Inflation, the energy crisis and other consequences of the Ukraine war are increasingly threatening to affect the hitherto robust labor market. But not only Germany is affected by this development.
In October, the labor market barometer of the Nuremberg Institute for Labor Market and Occupational Research (IAB) fell for the sixth time in a row, as the institute announced today. After a minus of 0.3 points compared to the previous month, the barometer is at 100.2 points and thus only slightly above the neutral mark of 100 points.
The labor requirement, which is measured using the employment component of the barometer, fell by 0.5 points, but at 103.3 points it is still slightly above the 100 mark. However, the unemployment component is now at 97.2 points and thus well below 100. This indicates an imminent reduction in the workforce. The barometer is a leading indicator. All German employment agencies are asked about their expectations for the next three months.
Personnel requirements decrease
With its job index BA-x, the Federal Employment Agency determines a seasonally adjusted indicator of the willingness to hire. This also fell by three points to 128 points in October, just one point above October 2021. “Against the background of economic and political uncertainties, the need for personnel is continuing to decrease noticeably,” the Federal Agency assesses the situation. The agency will release its labor market statistics for October the day after tomorrow.
“At the moment scarcity meets crisis,” says Enzo Weber, head of the IAB research department for forecasts and macroeconomic analyses. “Because there is a shortage of workers, companies are keeping their employees even during the energy crisis. However, hiring plans are being scaled back somewhat,” he continues. Additional risks from a possible worsening of the energy crisis remained.
ILO: The labor markets in other countries are also suffering
The job markets worldwide are under pressure with the crises caused by Corona, climate change, conflicts and the war against Ukraine. The International Labor Organization (ILO) reported today in Geneva that the initial recovery from the pandemic has slowed down over the course of the year.

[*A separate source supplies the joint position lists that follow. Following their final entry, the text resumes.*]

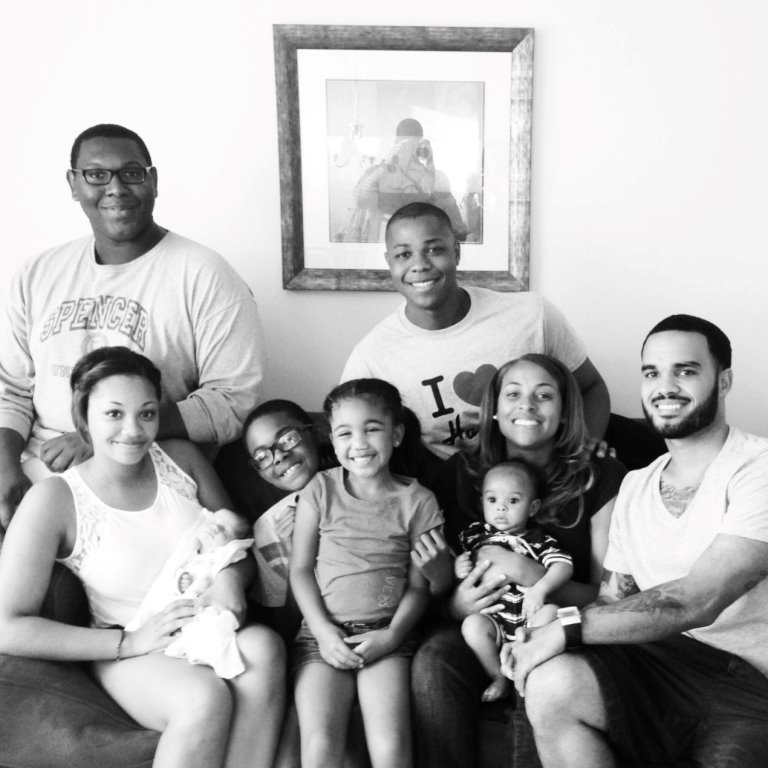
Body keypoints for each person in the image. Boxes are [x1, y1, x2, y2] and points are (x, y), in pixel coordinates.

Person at [502, 315, 768, 768]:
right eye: (651, 373)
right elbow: (612, 599)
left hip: (745, 682)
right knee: (549, 681)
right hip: (653, 666)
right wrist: (548, 622)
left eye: (685, 370)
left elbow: (695, 600)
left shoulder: (757, 468)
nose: (665, 386)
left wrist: (565, 628)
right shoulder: (635, 485)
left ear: (723, 381)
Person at [0, 346, 284, 768]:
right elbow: (9, 627)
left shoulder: (182, 460)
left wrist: (229, 579)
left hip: (204, 625)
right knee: (201, 697)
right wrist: (129, 642)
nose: (133, 430)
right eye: (113, 414)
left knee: (265, 646)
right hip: (130, 646)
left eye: (146, 413)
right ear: (83, 419)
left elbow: (235, 542)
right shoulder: (54, 498)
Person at [0, 123, 266, 531]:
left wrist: (100, 437)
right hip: (37, 471)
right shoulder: (36, 274)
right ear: (73, 184)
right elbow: (11, 388)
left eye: (131, 172)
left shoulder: (205, 274)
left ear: (153, 181)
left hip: (144, 475)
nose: (116, 187)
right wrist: (3, 467)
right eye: (96, 174)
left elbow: (234, 400)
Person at [410, 353, 626, 768]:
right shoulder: (460, 474)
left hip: (559, 622)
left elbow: (606, 596)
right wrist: (455, 605)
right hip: (482, 623)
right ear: (493, 410)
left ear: (565, 412)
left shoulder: (600, 475)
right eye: (513, 394)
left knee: (541, 672)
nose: (526, 405)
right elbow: (438, 576)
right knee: (433, 661)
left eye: (544, 395)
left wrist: (529, 573)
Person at [341, 202, 610, 460]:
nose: (419, 265)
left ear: (456, 252)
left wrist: (581, 449)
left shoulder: (532, 314)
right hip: (441, 495)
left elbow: (592, 387)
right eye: (403, 254)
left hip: (534, 484)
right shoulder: (372, 357)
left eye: (434, 250)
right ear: (389, 262)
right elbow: (350, 438)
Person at [290, 379, 444, 768]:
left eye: (372, 428)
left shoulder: (419, 501)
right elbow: (300, 570)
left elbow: (418, 588)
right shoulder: (320, 489)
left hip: (385, 634)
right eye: (345, 433)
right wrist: (324, 634)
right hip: (321, 637)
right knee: (321, 744)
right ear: (333, 440)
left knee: (390, 746)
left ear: (396, 435)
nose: (358, 443)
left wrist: (392, 637)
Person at [456, 459, 573, 702]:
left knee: (552, 613)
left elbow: (563, 566)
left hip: (531, 619)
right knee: (472, 626)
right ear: (482, 503)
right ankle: (497, 676)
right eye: (492, 500)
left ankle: (528, 668)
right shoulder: (475, 536)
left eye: (513, 501)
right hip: (495, 621)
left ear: (532, 507)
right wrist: (460, 567)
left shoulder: (539, 540)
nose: (501, 508)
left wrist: (540, 589)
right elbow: (456, 564)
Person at [126, 507, 255, 679]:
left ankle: (205, 647)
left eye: (224, 529)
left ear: (234, 543)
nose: (215, 528)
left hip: (206, 604)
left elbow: (220, 582)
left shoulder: (222, 558)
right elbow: (171, 577)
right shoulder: (190, 553)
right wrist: (180, 582)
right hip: (178, 604)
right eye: (213, 522)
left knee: (214, 622)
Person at [339, 119, 466, 243]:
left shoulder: (437, 177)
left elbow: (455, 231)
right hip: (380, 244)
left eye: (416, 146)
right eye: (405, 145)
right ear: (396, 144)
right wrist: (388, 162)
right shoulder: (378, 173)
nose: (411, 151)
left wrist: (430, 169)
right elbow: (360, 203)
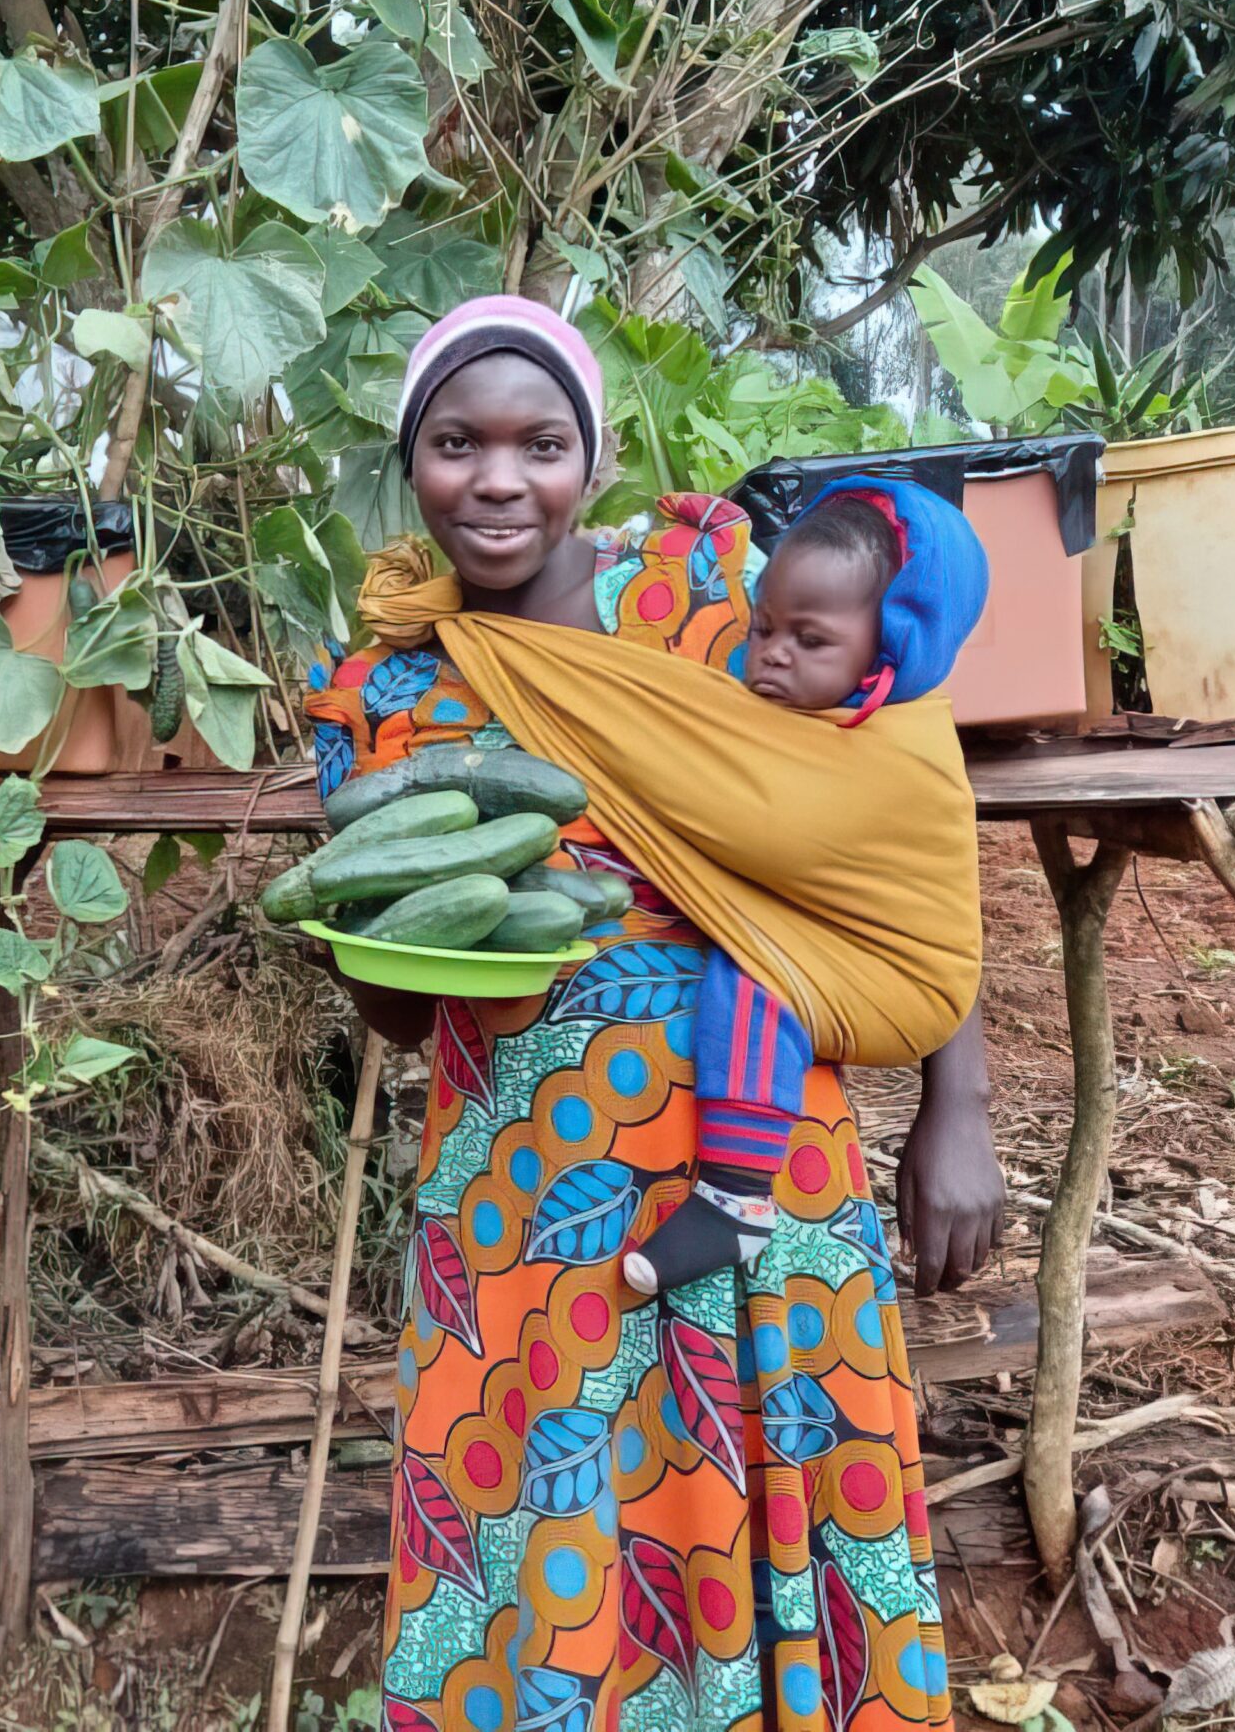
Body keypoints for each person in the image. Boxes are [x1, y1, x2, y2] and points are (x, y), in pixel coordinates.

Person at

It assumes that in the third quarter 1.5 percent fewer hours were worked than in the same period before the pandemic. That corresponds to 40 million full-time jobs. The main reasons are disruptions in the labor market in China due to the zero-Covid policy there and the consequences of the Russian war against Ukraine.
The situation in Ukraine is dramatic: 10.4 percent of those employed in Ukraine before the war, a total of 1.6 million people, are now refugees in other countries. A good quarter of them (28 percent) have found work in the host countries. This has consequences for both Ukraine and the host countries: Because it is mainly women who are fleeing, many of whom work in the education, health and social sectors, there is now a shortage of staff in Ukraine. In host countries, the influx of so many Ukrainian women could “lead to political and labor market destabilization.”
In Germany, unemployment is already increasing due to immigration. According to Weber, however, this is a temporary effect: “The immigration from the Ukraine suddenly increases the labor force potential in Germany and thus initially unemployment and – with a greater time lag – employment”.